To do:
If a line in the data below contains the word "occupied", copy it out.
Records provided START
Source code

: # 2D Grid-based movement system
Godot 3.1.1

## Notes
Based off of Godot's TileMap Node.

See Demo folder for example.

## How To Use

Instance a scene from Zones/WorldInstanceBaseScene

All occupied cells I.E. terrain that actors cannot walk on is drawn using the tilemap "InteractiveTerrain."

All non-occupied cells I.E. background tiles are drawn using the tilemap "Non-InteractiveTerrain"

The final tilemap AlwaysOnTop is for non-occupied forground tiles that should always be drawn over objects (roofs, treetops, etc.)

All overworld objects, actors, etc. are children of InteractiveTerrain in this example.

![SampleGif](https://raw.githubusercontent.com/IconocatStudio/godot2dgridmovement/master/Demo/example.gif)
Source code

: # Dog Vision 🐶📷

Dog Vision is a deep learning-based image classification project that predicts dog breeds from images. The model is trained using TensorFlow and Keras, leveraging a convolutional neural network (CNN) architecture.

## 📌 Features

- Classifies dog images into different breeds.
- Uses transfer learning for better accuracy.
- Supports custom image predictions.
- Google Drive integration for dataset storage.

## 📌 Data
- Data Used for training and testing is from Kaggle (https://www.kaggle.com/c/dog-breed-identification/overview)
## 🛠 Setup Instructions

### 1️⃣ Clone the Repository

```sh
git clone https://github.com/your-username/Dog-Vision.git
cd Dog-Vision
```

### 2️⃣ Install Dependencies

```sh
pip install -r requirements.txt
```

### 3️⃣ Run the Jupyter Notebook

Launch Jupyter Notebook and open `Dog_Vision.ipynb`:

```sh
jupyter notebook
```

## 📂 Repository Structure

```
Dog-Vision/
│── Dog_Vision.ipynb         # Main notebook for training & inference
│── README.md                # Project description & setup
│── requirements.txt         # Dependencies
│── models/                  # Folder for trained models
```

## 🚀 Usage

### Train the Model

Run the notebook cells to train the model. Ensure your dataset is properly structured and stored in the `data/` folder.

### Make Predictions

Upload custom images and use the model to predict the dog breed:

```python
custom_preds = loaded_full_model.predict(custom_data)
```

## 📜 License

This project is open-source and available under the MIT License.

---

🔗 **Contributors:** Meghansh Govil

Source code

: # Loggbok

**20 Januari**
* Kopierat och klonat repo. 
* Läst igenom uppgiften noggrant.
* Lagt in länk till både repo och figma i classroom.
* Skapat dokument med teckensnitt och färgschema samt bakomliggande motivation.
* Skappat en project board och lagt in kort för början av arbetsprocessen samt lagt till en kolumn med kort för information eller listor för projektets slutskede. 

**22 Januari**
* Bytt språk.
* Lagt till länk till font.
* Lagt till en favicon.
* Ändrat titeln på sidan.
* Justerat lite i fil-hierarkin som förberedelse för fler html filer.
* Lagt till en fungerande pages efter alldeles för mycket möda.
Records provided END
Output below:
All occupied cells I.E. terrain that actors cannot walk on is drawn using the tilemap "InteractiveTerrain."
All non-occupied cells I.E. background tiles are drawn using the tilemap "Non-InteractiveTerrain"
The final tilemap AlwaysOnTop is for non-occupied forground tiles that should always be drawn over objects (roofs, treetops, etc.)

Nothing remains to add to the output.